Together they had two sons and two daughters, Max, Kerry Ann, Kim and Jeremy. He was a devoted dad and was never happier than when he was with his family. As Jeremy said so eloquently at his funeral service, "In Dad's eyes, all his children were perfect".

When the children were grown up, Barbara followed Don into the law and became a much respected barrister in her own right. She also decided to take up Don's other great interest in life, Bridge.

Don had already established himself as an international player of note. He represented Ireland many times and played in the Olympiad, the World Team Bridge Championships and the European Championships, or Common Market Championships as it was then called, where he won a Bronze medal. He was one of those rare elite of the Bridge world, a Grand Master.
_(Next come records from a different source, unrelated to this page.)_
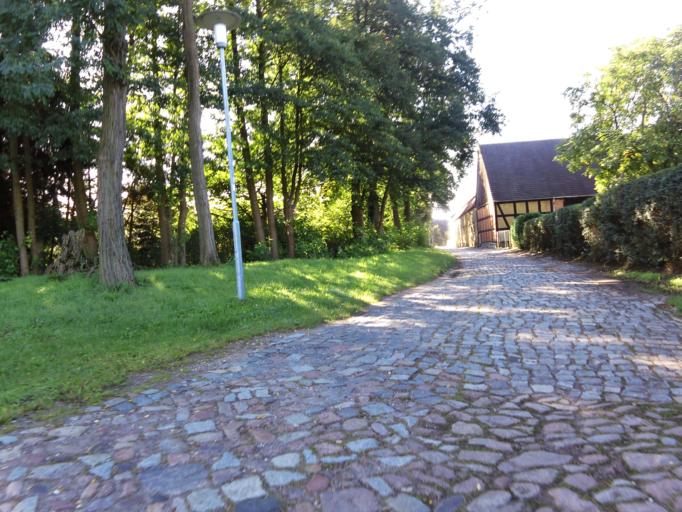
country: DE
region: Saxony-Anhalt
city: Coswig
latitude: 51.8826
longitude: 12.5072
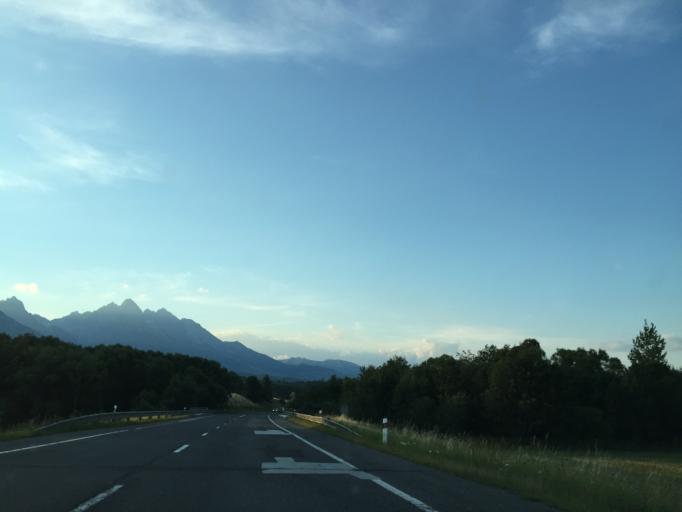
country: SK
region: Presovsky
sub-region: Okres Poprad
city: Nova Lesna
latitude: 49.1018
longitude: 20.2599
Little did he know that his wife Barbara, having learnt Bridge to share his interest, would go on to become one of the greatest women Bridge players in Ireland and internationally of her time, representing Ireland on many occasions and also at the European, World and Olympiad Championships.

Don was asked to take over the Levine family business, Cook's Tyres in Fenian Street. Once again, success was no stranger to him and he grew the business until he sold it in the 80s, all the while keeping up his legal practice.

He never wanted to retire, maintaining that all his friends who retired died soon after. Regrettably, his theory was vindicated.

He retired from the bar two years ago and within a year his health had deteriorated. The last year of his life was spent in the Beacon Clinic where Barbara, the love of his life, never missed a day visiting him.

Don Seligman was a kind, considerate and greatly respected gentleman with many talents and few imperfections.

He will be sorely missed by all who knew him.